Start of Block
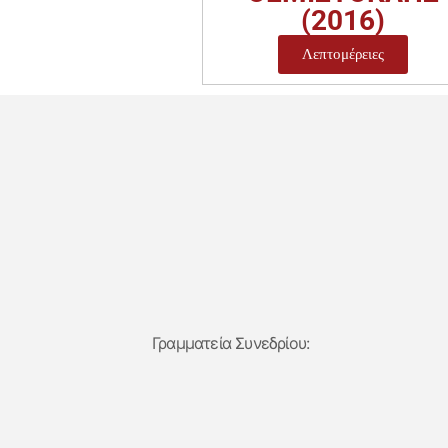
(2016)
Λεπτομέρειες
Γραμματεία Συνεδρίου:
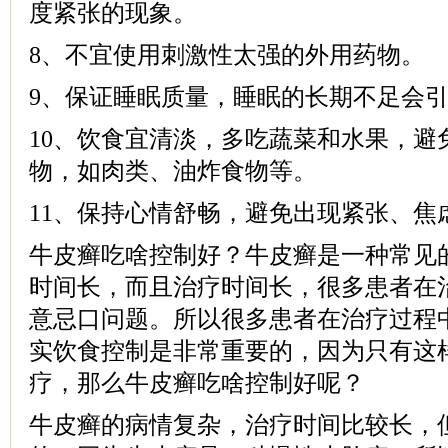
度紧张的现象。
8、不宜使用刺激性太强的外用药物。
9、保证睡眠质量，睡眠的长期不足会
10、饮食宜清淡，多吃蔬菜和水果，避
物，如肉类、油炸食物等。
11、保持心情舒畅，避免出现紧张、焦
牛皮癣吃啥控制好？牛皮癣是一种常见
时间长，而且治疗时间长，很多患者在
意忌口问题。所以很多患者在治疗过程
实饮食控制是非常重要的，因为只有这
疗，那么牛皮癣吃啥控制好呢？
牛皮癣的病情复杂，治疗时间比较长，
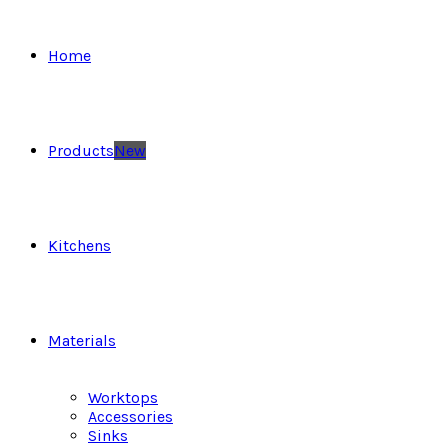
Home
Products
New
Kitchens
Materials
Worktops
Accessories
Sinks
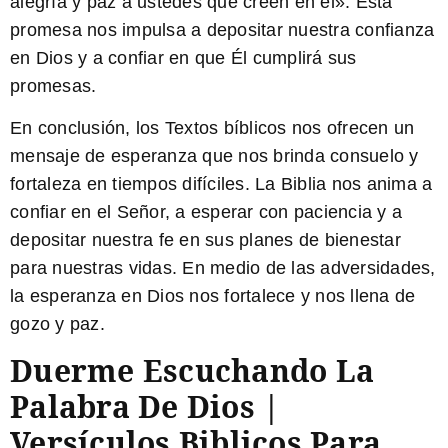
alegría y paz a ustedes que creen en él». Esta
promesa nos impulsa a depositar nuestra confianza
en Dios y a confiar en que Él cumplirá sus
promesas.
En conclusión, los
Textos bíblicos
nos ofrecen un
mensaje de esperanza que nos brinda consuelo y
fortaleza en tiempos difíciles. La Biblia nos anima a
confiar en el Señor, a esperar con paciencia y a
depositar nuestra fe en sus planes de bienestar
para nuestras vidas. En medio de las adversidades,
la esperanza en Dios nos fortalece y nos llena de
gozo y paz.
Duerme Escuchando La
Palabra De Dios |
Versículos Biblicos Para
End of Block
EXERCISE INSTRUCTIONS :: Report every line above that contains the string "Dios", copying each one in full. Case counts.

ANSWER ::
en Dios y a confiar en que Él cumplirá sus
la esperanza en Dios nos fortalece y nos llena de
Palabra De Dios |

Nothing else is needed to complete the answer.